Assignment a:
Answer these questions about the reflection on reconnecting with yourself.
(i) In which room on BC Ferries is the writer doing some of the writing?
(ii) What is the name of the lake near Hope that offers free camping?
(iii) Which kind of bird is named among the many birds on the Texas beaches?

Study text:
Reconnecting with yourself, sometimes years after trauma, is the ultimate freedom. That I can promise you! Several people have asked me what I do every day? Who knows! Seriously, I don’t think I’ve ever worked so hard. This is my time to reconnect with myself. Today is my freedom, after running flat out for years just to keep afloat. At 18 most of my friends were out dancing or travelling the world. Now it’s my turn!
I’m writing too – hoping that something I discover may be useful to someone? I’m even writing in this foul-smelling ‘dog room’ on BC Ferries – a big improvement over ten years ago when dog owners had to survive freezing temperatures and stinking exhaust fumes. But still not great.
I’m taking in every detail of everything… My grandson’s beautiful clear eyes, for example. I’m soaking up every minute of every day after a lifetime of feeling as though my life was spinning like a merry-go-round at high speed. Merry-go-rounds are fun, but you can have too much of a good thing. I love this pace.
On a good day I spend time with friends or share a cup of tea in my Mom’s warm sitting room, surrounded by the majestic snow-capped Rockies. And I’m trying to sell my truck and get myself ready to leave again – which involves a lot of washing and polishing!
I’ve cleaned up and sold my camper – I loved it but it was too small to live in. The truck carrying the camper was great too. But… Near Hope there’s a tempting place called Jones Lake, offering free camping by a pristine lake. Once on the twisting, steep, gravel road, there’s no turning round until the very top when, soaked with fear, I came straight down. Only go there if you’re a teenager looking for thrills and adventure! My truck was brilliant and saved my life. Not so helpful has been my GPS, acting up too and sending me down tiny roads where trees brush the top of my camper or to copper mines out in the wilderness? Not sure what’s going on?
Some days I go for a walk on Cadboro Bay beach – where a huge black crow guarding his patch had Oreo cowering the other day! Nature is amazing? I love this beach, covered in logs and waves lapping the pebbles. A kind of browny-green – or even fluorescent lime green – some days, thick with weed or algae. It was here I would ponder everything I was seeing, and remember the wise words of my guru and mentor Mahmud Nestman “Trust your self for you have all the answers you will ever need”. I hugged those words to myself for years before I started to truly trust myself. Thank you Mahmud.
In Texas I spent hours walking on sandy beaches, where there were tons of birds (including pelicans) and it was hot (compared to BC) and sunny. Yes, there’s the exploring and travelling angle but mostly the hours and hours spent walking beaches was to ‘reset’ me? Time…
Tragically the beaches, away from the tourist path, were littered with old garbage. Barges full of garbage were ‘sold’ to Mexico by the US and dumped miles off the coast in The Gulf of Mexico which is now washing up daily and littering otherwise pristine beaches. Stupid what we humans do. And very sad. Maybe this is what I did with my emotional garbage too so that I could get through the years when my family was young?

Saved data entries

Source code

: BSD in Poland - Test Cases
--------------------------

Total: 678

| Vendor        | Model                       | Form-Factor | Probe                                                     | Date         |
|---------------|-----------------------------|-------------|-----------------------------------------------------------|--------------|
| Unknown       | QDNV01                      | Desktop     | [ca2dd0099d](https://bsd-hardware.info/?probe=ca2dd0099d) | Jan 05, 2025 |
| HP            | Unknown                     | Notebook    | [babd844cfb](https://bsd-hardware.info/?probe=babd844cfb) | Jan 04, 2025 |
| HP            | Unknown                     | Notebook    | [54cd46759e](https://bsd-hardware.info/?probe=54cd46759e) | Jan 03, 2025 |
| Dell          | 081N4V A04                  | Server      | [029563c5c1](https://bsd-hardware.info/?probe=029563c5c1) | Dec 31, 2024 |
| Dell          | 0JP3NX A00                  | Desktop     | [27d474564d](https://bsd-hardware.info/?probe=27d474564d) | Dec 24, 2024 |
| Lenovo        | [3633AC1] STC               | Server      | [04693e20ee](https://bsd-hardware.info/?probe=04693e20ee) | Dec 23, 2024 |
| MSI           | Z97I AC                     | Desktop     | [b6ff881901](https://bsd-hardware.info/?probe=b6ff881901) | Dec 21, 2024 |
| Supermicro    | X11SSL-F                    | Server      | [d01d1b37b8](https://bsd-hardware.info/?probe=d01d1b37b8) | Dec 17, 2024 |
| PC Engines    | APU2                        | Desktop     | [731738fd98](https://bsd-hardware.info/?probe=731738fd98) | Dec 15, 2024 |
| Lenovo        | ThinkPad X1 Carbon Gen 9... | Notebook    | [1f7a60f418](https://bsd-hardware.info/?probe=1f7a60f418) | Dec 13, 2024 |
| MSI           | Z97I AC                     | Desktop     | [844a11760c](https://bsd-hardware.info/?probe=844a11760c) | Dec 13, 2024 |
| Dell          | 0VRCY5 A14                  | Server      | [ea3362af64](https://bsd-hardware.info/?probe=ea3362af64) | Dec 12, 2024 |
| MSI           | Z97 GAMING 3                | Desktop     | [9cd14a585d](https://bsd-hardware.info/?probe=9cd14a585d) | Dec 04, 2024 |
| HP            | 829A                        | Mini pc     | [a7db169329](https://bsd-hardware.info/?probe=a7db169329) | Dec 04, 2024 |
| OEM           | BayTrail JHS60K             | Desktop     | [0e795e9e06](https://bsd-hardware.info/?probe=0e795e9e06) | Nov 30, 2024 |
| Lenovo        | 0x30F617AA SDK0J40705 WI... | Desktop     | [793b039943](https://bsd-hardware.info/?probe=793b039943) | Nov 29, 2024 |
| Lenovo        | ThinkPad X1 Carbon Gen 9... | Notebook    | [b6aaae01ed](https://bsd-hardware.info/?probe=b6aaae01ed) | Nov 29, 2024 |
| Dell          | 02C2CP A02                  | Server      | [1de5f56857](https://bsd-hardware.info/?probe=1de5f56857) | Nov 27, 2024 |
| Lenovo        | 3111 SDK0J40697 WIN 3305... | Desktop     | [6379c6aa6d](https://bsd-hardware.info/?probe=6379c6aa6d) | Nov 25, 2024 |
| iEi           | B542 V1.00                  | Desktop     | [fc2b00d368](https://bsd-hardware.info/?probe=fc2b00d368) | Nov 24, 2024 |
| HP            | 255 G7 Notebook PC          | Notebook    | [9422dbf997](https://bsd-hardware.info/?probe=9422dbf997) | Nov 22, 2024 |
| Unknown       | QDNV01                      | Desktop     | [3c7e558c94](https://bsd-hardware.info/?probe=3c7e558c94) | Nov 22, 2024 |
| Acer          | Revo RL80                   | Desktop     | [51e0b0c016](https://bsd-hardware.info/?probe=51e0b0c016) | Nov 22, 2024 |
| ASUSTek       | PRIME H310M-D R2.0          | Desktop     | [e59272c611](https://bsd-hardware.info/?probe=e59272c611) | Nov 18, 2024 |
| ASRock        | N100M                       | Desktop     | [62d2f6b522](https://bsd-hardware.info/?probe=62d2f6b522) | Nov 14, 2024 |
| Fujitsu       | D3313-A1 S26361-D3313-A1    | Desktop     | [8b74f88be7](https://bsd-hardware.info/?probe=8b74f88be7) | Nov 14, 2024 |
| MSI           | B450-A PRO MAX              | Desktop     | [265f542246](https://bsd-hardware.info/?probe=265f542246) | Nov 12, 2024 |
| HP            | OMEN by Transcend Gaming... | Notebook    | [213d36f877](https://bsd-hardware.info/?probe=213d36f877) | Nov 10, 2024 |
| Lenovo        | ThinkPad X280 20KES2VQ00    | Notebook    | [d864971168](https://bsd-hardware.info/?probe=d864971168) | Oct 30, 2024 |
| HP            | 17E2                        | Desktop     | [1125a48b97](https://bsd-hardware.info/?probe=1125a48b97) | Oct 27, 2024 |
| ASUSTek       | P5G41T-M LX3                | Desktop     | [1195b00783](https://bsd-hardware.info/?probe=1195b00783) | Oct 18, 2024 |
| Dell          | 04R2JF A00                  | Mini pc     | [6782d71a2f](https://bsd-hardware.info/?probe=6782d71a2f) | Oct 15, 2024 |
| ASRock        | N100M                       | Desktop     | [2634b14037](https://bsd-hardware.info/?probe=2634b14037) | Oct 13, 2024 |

Assignment b: Extract every line of the listing that contains the string "ThinkPad", matching case exactly.

Result a:
(i) The "dog room"
(ii) Jones Lake
(iii) Pelicans

Result b:
| Lenovo        | ThinkPad X1 Carbon Gen 9... | Notebook    | [1f7a60f418](https://bsd-hardware.info/?probe=1f7a60f418) | Dec 13, 2024 |
| Lenovo        | ThinkPad X1 Carbon Gen 9... | Notebook    | [b6aaae01ed](https://bsd-hardware.info/?probe=b6aaae01ed) | Nov 29, 2024 |
| Lenovo        | ThinkPad X280 20KES2VQ00    | Notebook    | [d864971168](https://bsd-hardware.info/?probe=d864971168) | Oct 30, 2024 |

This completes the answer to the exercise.